Checking online reviews every few days is now a business necessity, many experts said. Barbara Findlay Schenck, author of Small Business Marketing Kit for Dummies, recommends finding out which three sites customers use most and then setting up online alerts to monitor them. "Be strong where your customers are looking," she advised.

"The minute you see a bad review, look for a shard of truth," she said. "Is this something you can improve? Look for what you can fix." But don't fight fire with fire by getting into an argument with a reviewer, she added.

Positive reviews are good marketing fodder. "You can blast them out by putting Yelp badges with the number of five-star reviews on your website," said Darnell Holloway, director of local business outreach at Yelp. Now it's all about relational capital, he said, and you don't need a big marketing budget.

Gruel also enlists Yelp's Elite Squad, which reveals emerging hot spots. "About 70 percent of our business has grown through Yelp and Instagram," he said. One study even found that a 3.5-star rating that gets bumped up to four stars can result in a 19 percent increase in peak-hour bookings.

The rating system is hard to manipulate, experts cautioned.

Bad reviews can't be scrubbed on Yelp, Holloway said. The only exceptions to this rule is when someone violates content guidelines through hate speech or by not having had the experience they're actually reviewing.

For example, the Minnesota dentist who killed a lion in Zimbabwe got hundreds of negative reviews on Yelp. "We removed them," Holloway said. "Yelp isn't a place to post political reviews." Disgruntled employee posts also are removed. Software evaluates every review, he added.

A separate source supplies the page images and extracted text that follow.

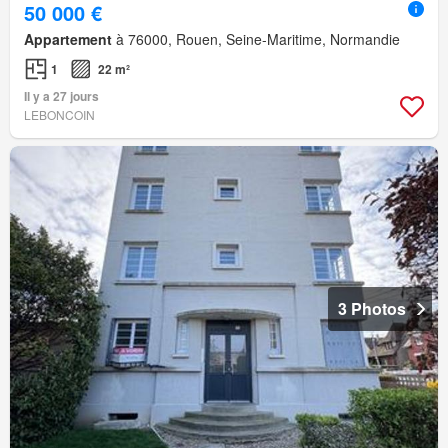
50 000 €
Appartement
à 76000, Rouen, Seine-Maritime, Normandie
1
22 m²
Il y a 27 jours
LEBONCOIN
3 Photos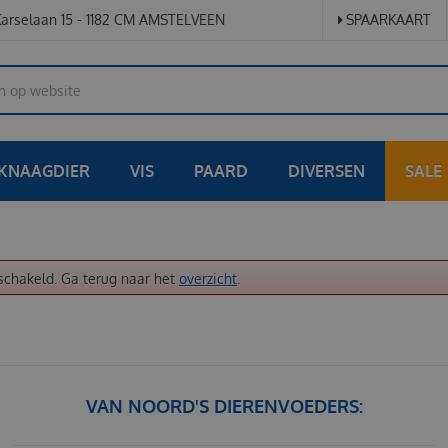
arselaan 15 - 1182 CM AMSTELVEEN
SPAARKAART
KNAAGDIER
VIS
PAARD
DIVERSEN
SALE
schakeld. Ga terug naar het
overzicht
.
VAN NOORD'S DIERENVOEDERS: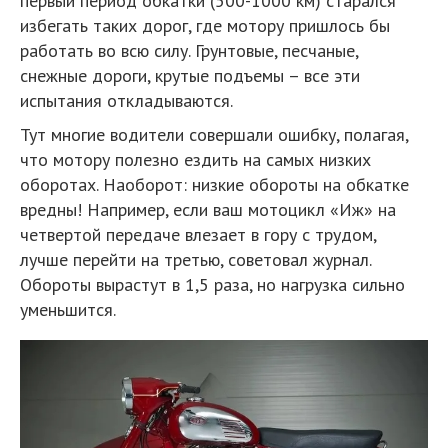
первый период обкатки (500-1000 км) старался
избегать таких дорог, где мотору пришлось бы
работать во всю силу. Грунтовые, песчаные,
снежные дороги, крутые подъемы – все эти
испытания откладываются.
Тут многие водители совершали ошибку, полагая,
что мотору полезно ездить на самых низких
оборотах. Наоборот: низкие обороты на обкатке
вредны! Например, если ваш мотоцикл «Иж» на
четвертой передаче влезает в гору с трудом,
лучше перейти на третью, советовал журнал.
Обороты вырастут в 1,5 раза, но нагрузка сильно
уменьшится.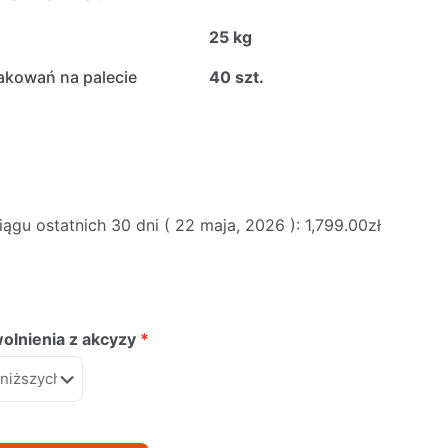
25 kg
akowań na palecie
40 szt.
ągu ostatnich 30 dni (
22 maja, 2026
):
1,799.00
zł
lnienia z akcyzy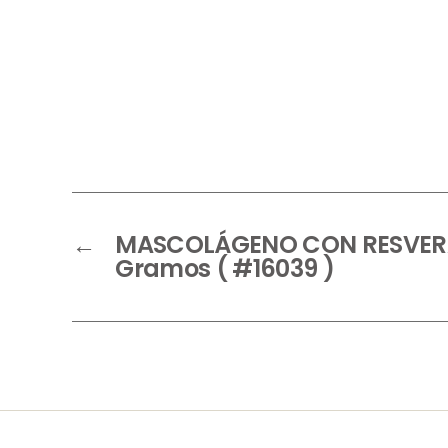
←
MASCOLÁGENO CON RESVERA
Gramos ( #16039 )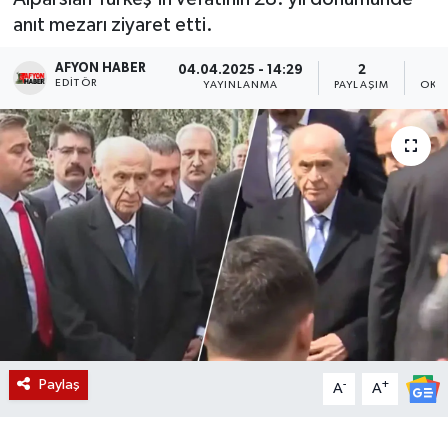
anıt mezarı ziyaret etti.
Magazin
AFYON HABER
04.04.2025 - 14:29
2
EDITÖR
Etkinlikler
YAYINLANMA
PAYLAŞIM
OKU
Paylaş
-
+
A
A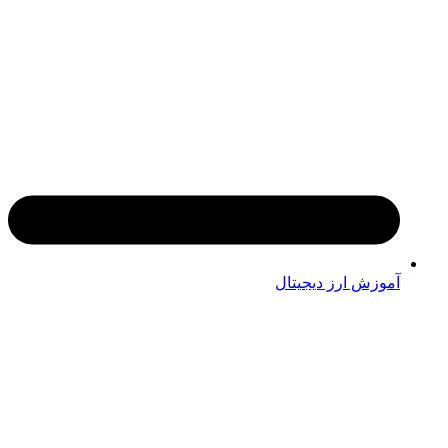
آموزش ارز دیجیتال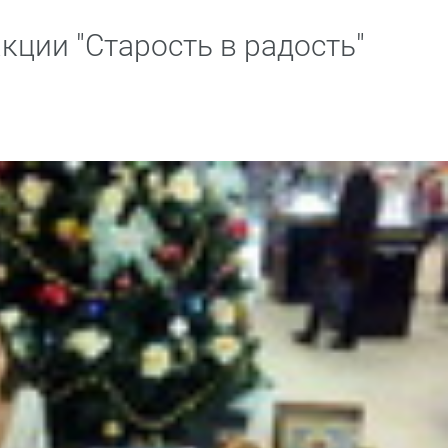
кции "Старость в радость"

Yelp and other sites also discourage offering incentives to reviewers. "We make sure that we catch business owners who are offering these incentives," Holloway said. "We're focused on quality control."

Yelp's sting operations also track down people who write fake reviews for money. But they can be hard to pinpoint, some experts said. "Everyone is looking for answers to fake reviews," Holloway added. "But don't get hung up on negatives. It's still important to join the conversation diplomatically."

The phenomenon of fake reviews has only grown worse, Lemin said. Review writers even solicit work on the website Fiverr.com, he said. But don't panic when you get a bad review. One can't harm you. "And a bad review can even validate the good ones," he said.

Gruel said he aimed for four- or five-star reviews. "They will make my business sustainable," he said.